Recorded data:
▬▬▬▬▬▬

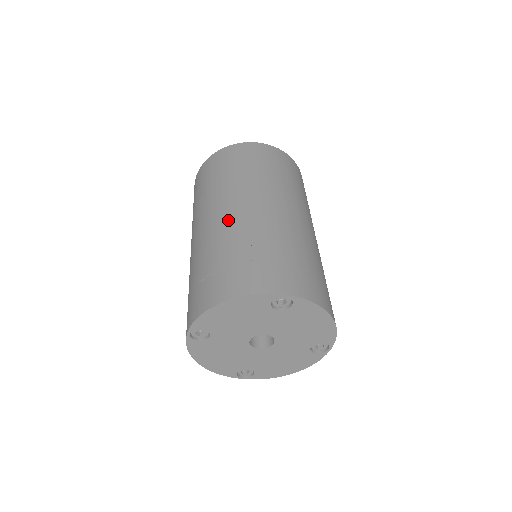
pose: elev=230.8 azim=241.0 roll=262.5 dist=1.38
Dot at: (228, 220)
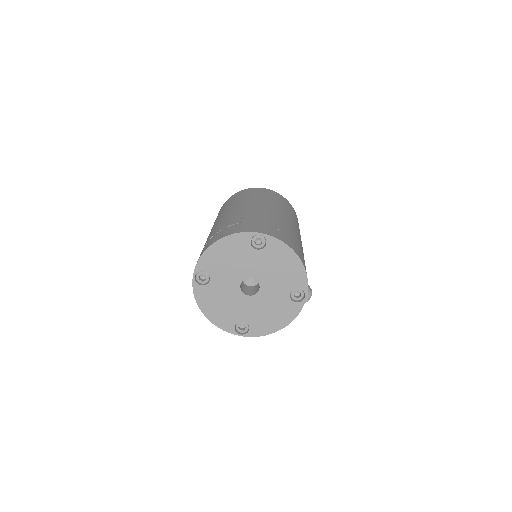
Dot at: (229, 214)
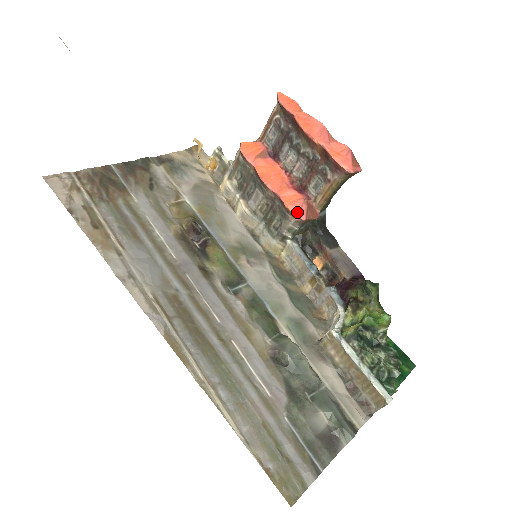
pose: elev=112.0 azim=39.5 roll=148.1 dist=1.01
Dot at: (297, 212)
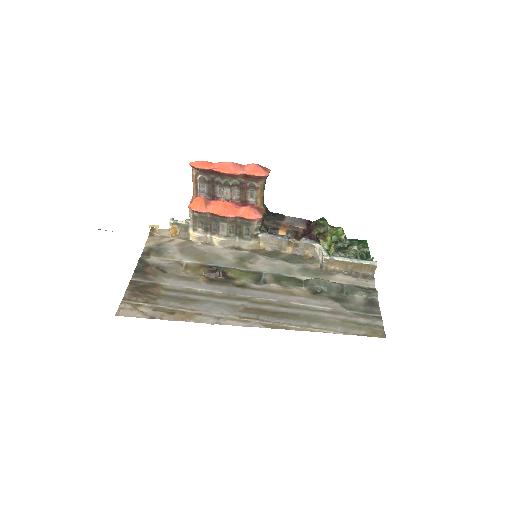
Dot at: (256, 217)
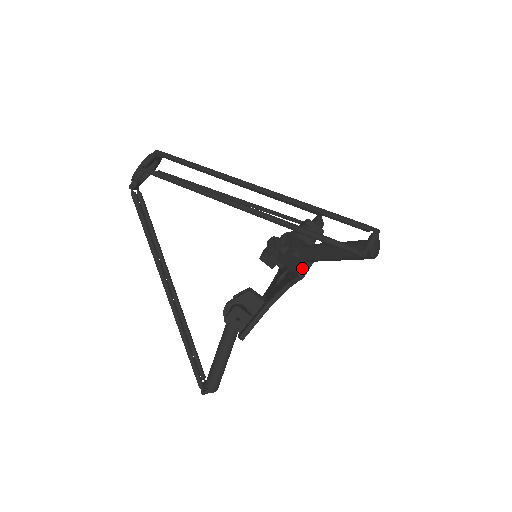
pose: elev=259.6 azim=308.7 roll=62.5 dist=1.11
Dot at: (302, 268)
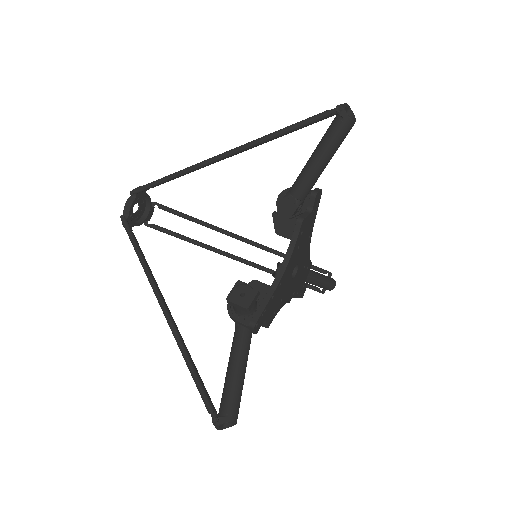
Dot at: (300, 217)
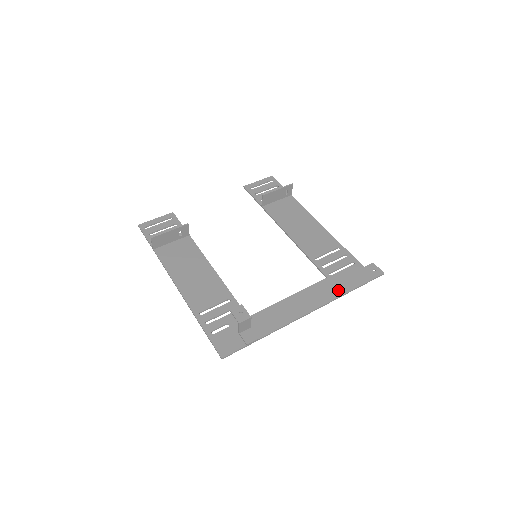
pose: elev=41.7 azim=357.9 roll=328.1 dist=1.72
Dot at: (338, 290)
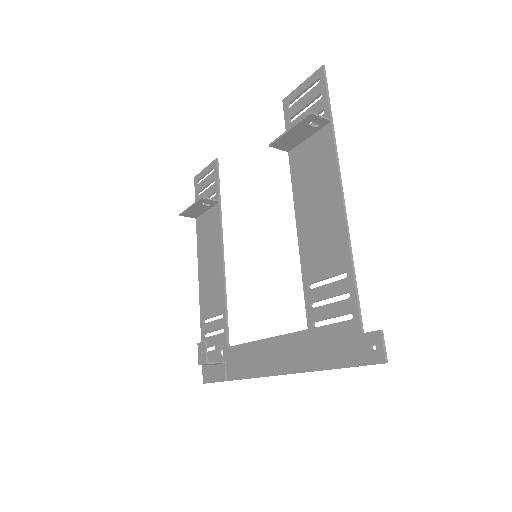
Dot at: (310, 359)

▬▬▬▬▬▬

• [WHAT THIS TASK INVOLVES] Copy out every line of the rows above word for word, leaving out the pictures.

• [RESULT OF THE EXERCISE]
pose: elev=230.8 azim=241.0 roll=262.5 dist=1.38
Dot at: (228, 220)
Dot at: (229, 214)
pose: elev=112.0 azim=39.5 roll=148.1 dist=1.01
Dot at: (297, 212)
Dot at: (256, 217)
pose: elev=259.6 azim=308.7 roll=62.5 dist=1.11
Dot at: (302, 268)
Dot at: (300, 217)
pose: elev=41.7 azim=357.9 roll=328.1 dist=1.72
Dot at: (338, 290)
Dot at: (310, 359)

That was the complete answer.